About this exercise: When you restate the data, keep every word as it is and drop the images.

Saved data entries
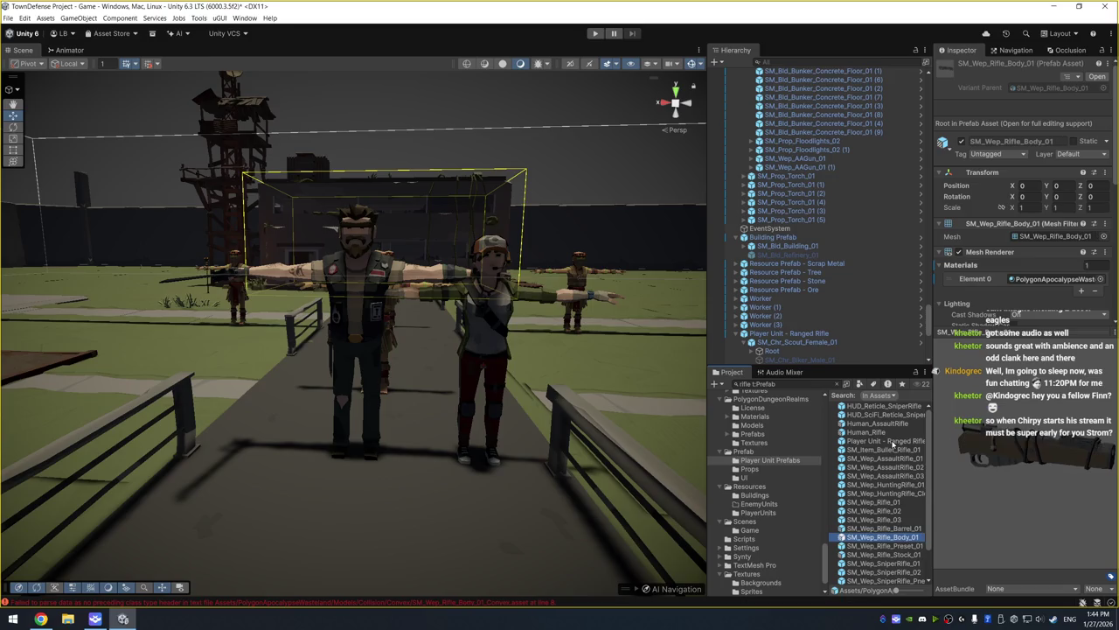
{"action": "key", "text": "Down"}
{"action": "key", "text": "Down"}
{"action": "key", "text": "Down"}
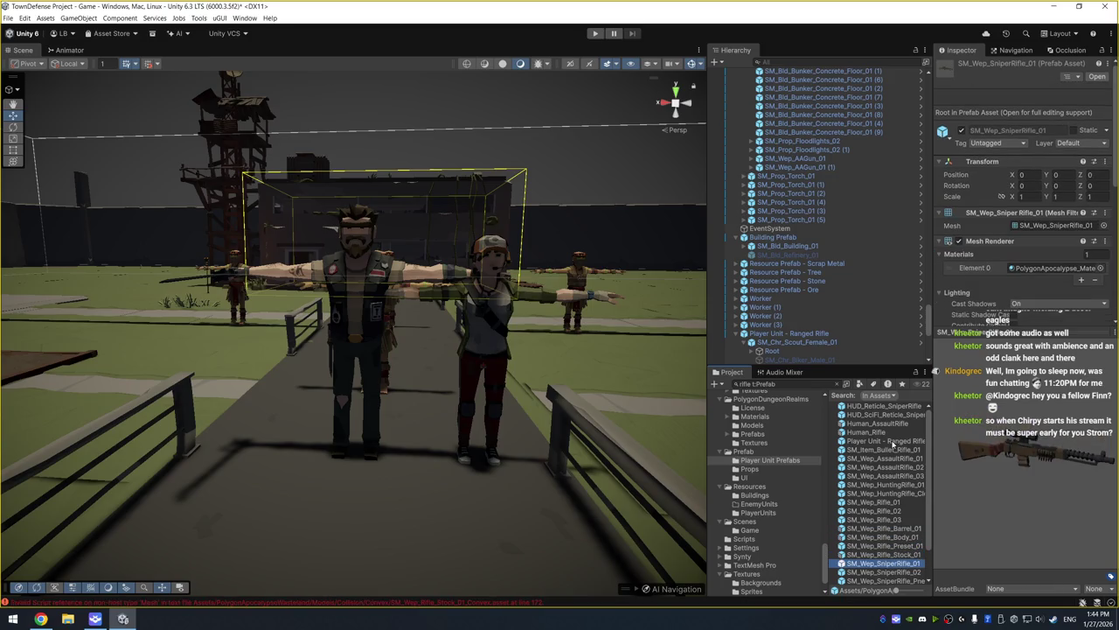
{"action": "left_click", "coordinate": [894, 444]}
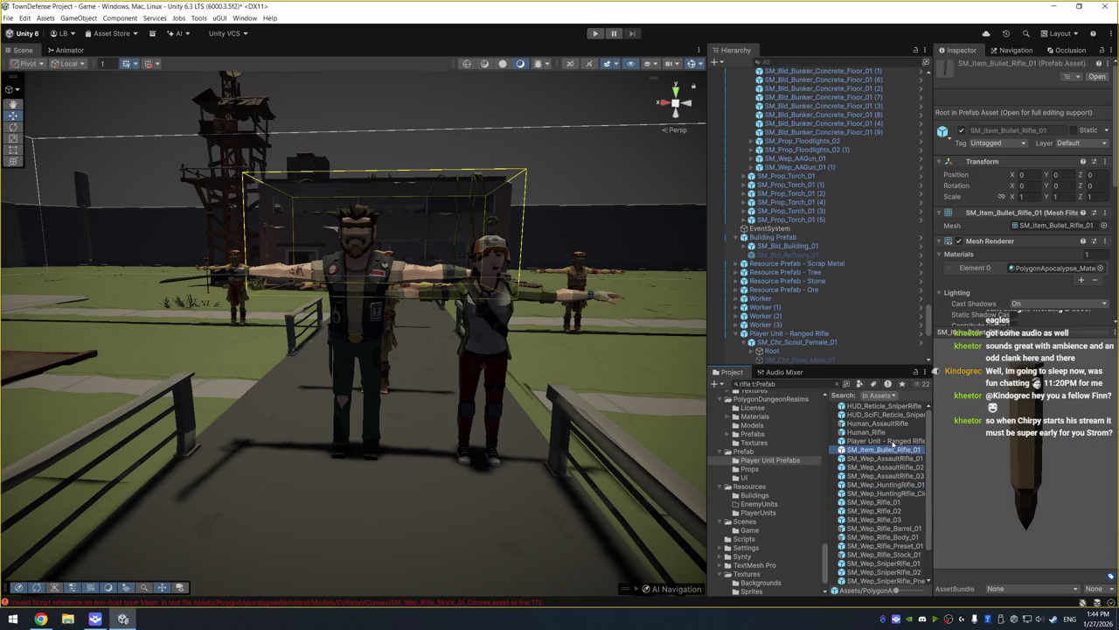
{"action": "key", "text": "Down"}
{"action": "key", "text": "Down"}
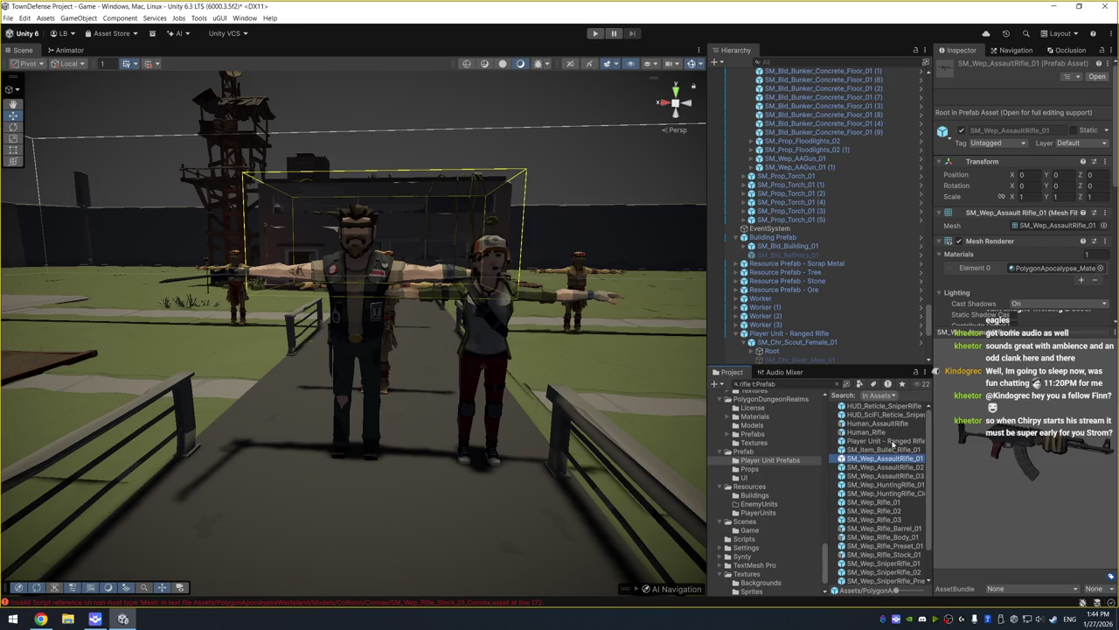
{"action": "mouse_move", "coordinate": [893, 461]}
{"action": "left_mouse_down"}
{"action": "mouse_move", "coordinate": [809, 324]}
{"action": "mouse_move", "coordinate": [896, 445]}
{"action": "mouse_move", "coordinate": [893, 461]}
{"action": "left_mouse_up"}
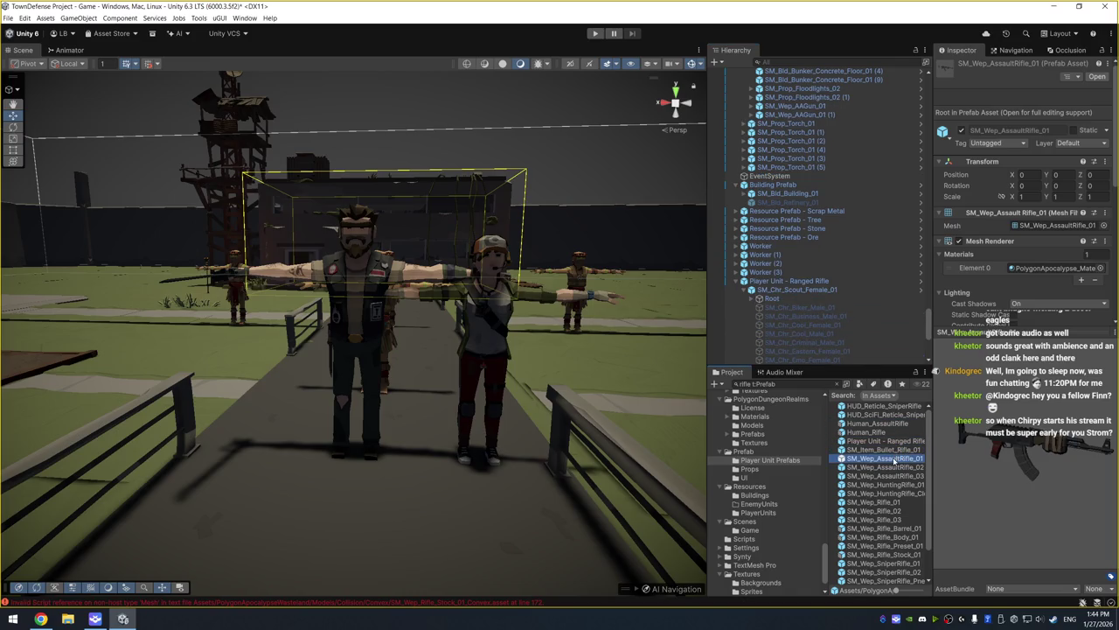
Add SM_Wep_HuntingRifle_Clean_01 under the scout and expand her skeleton bones
{"action": "left_click", "coordinate": [905, 487]}
{"action": "left_click", "coordinate": [904, 494]}
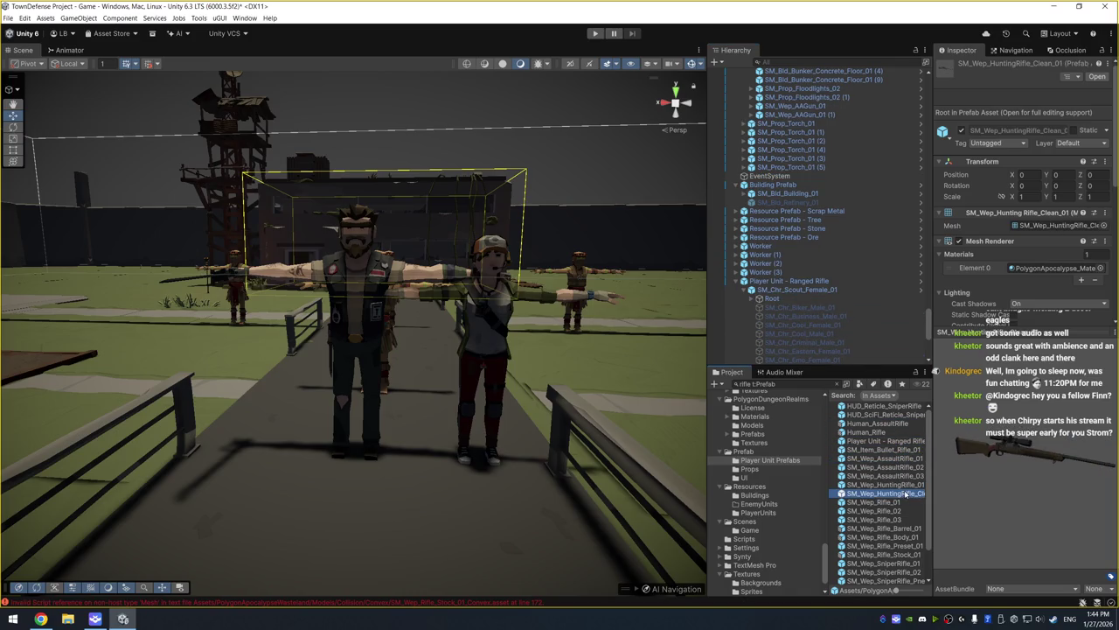
{"action": "left_click_drag", "start_coordinate": [905, 496], "coordinate": [801, 284]}
{"action": "left_click", "coordinate": [786, 290]}
{"action": "key", "text": "Right"}
{"action": "key", "text": "Right"}
{"action": "key", "text": "Right"}
{"action": "left_click", "coordinate": [811, 335]}
{"action": "key", "text": "Right"}
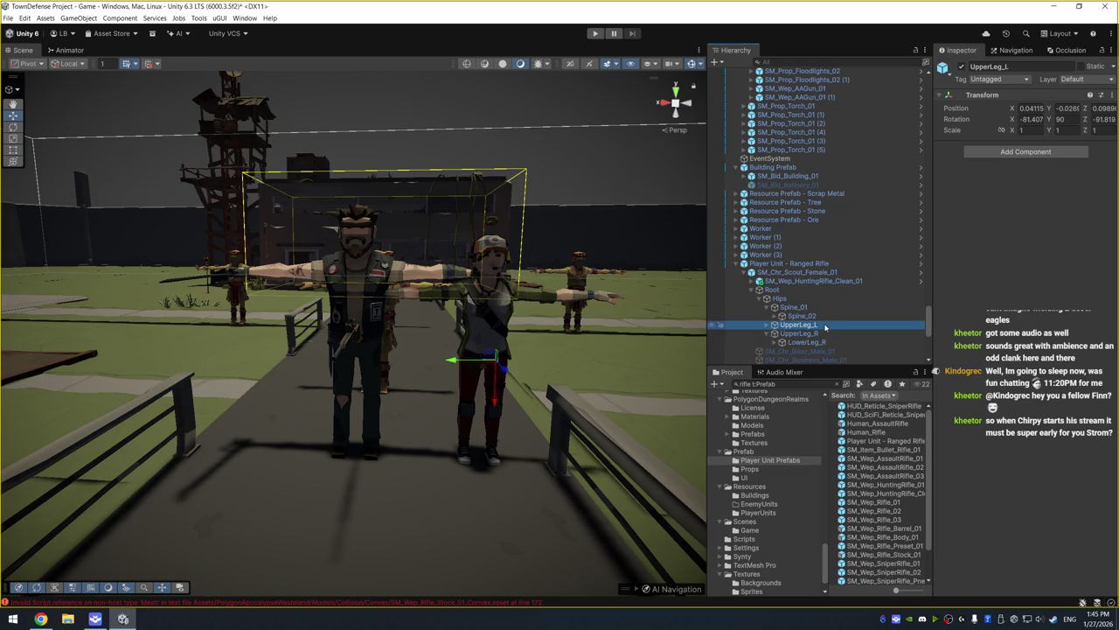
{"action": "scroll", "coordinate": [855, 322], "scroll_direction": "down", "scroll_amount": 3}
{"action": "key", "text": "Down"}
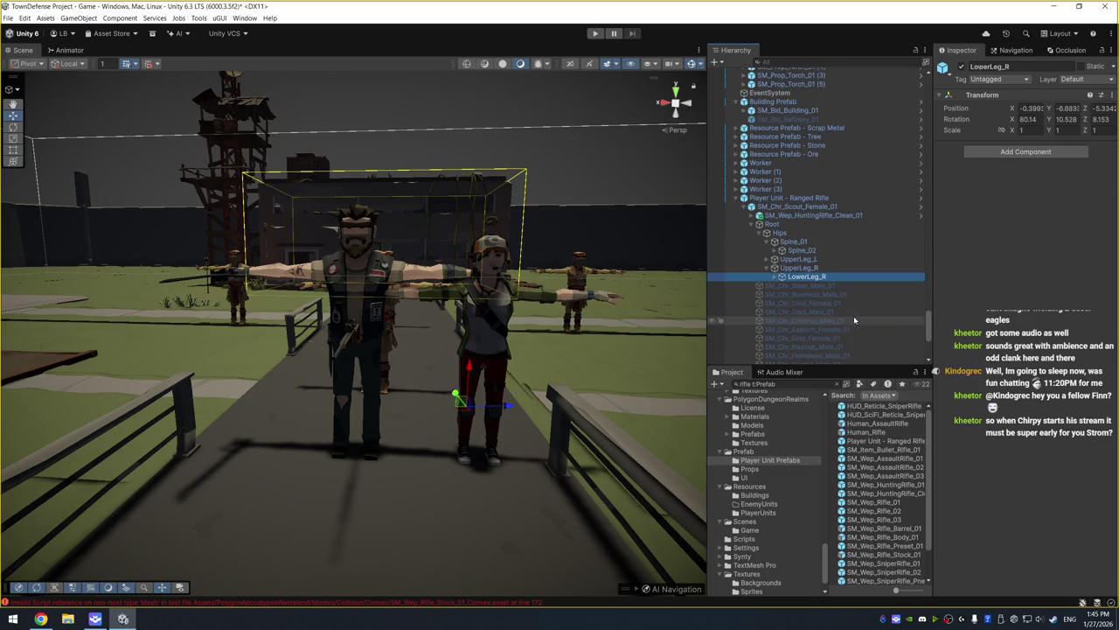
Expand the spine and right arm bones down to Hand_R and parent the rifle to it
{"action": "left_click", "coordinate": [833, 258]}
{"action": "key", "text": "Left"}
{"action": "key", "text": "Down"}
{"action": "key", "text": "Down"}
{"action": "key", "text": "Right"}
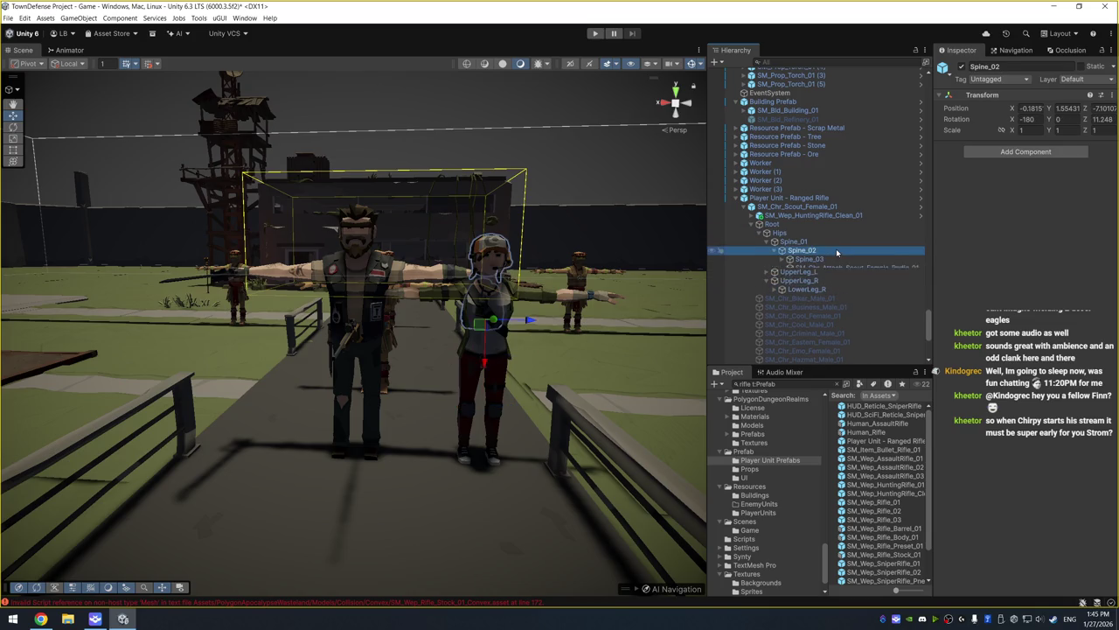
{"action": "left_click", "coordinate": [841, 259]}
{"action": "key", "text": "Right"}
{"action": "key", "text": "Down"}
{"action": "left_click", "coordinate": [843, 276]}
{"action": "key", "text": "Right"}
{"action": "key", "text": "Down"}
{"action": "key", "text": "Right"}
{"action": "key", "text": "Down"}
{"action": "key", "text": "Right"}
{"action": "key", "text": "Down"}
{"action": "key", "text": "Right"}
{"action": "left_click_drag", "start_coordinate": [813, 215], "coordinate": [860, 336]}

Answer to this task:
{"action": "key", "text": "Down"}
{"action": "key", "text": "Down"}
{"action": "key", "text": "Down"}
{"action": "left_click", "coordinate": [894, 444]}
{"action": "key", "text": "Down"}
{"action": "key", "text": "Down"}
{"action": "mouse_move", "coordinate": [893, 461]}
{"action": "left_mouse_down"}
{"action": "mouse_move", "coordinate": [809, 324]}
{"action": "mouse_move", "coordinate": [896, 445]}
{"action": "mouse_move", "coordinate": [893, 461]}
{"action": "left_mouse_up"}
Add SM_Wep_HuntingRifle_Clean_01 under the scout and expand her skeleton bones
{"action": "left_click", "coordinate": [905, 487]}
{"action": "left_click", "coordinate": [904, 494]}
{"action": "left_click_drag", "start_coordinate": [905, 496], "coordinate": [801, 284]}
{"action": "left_click", "coordinate": [786, 290]}
{"action": "key", "text": "Right"}
{"action": "key", "text": "Right"}
{"action": "key", "text": "Right"}
{"action": "left_click", "coordinate": [811, 335]}
{"action": "key", "text": "Right"}
{"action": "scroll", "coordinate": [855, 322], "scroll_direction": "down", "scroll_amount": 3}
{"action": "key", "text": "Down"}
Expand the spine and right arm bones down to Hand_R and parent the rifle to it
{"action": "left_click", "coordinate": [833, 258]}
{"action": "key", "text": "Left"}
{"action": "key", "text": "Down"}
{"action": "key", "text": "Down"}
{"action": "key", "text": "Right"}
{"action": "left_click", "coordinate": [841, 259]}
{"action": "key", "text": "Right"}
{"action": "key", "text": "Down"}
{"action": "left_click", "coordinate": [843, 276]}
{"action": "key", "text": "Right"}
{"action": "key", "text": "Down"}
{"action": "key", "text": "Right"}
{"action": "key", "text": "Down"}
{"action": "key", "text": "Right"}
{"action": "key", "text": "Down"}
{"action": "key", "text": "Right"}
{"action": "left_click_drag", "start_coordinate": [813, 215], "coordinate": [860, 336]}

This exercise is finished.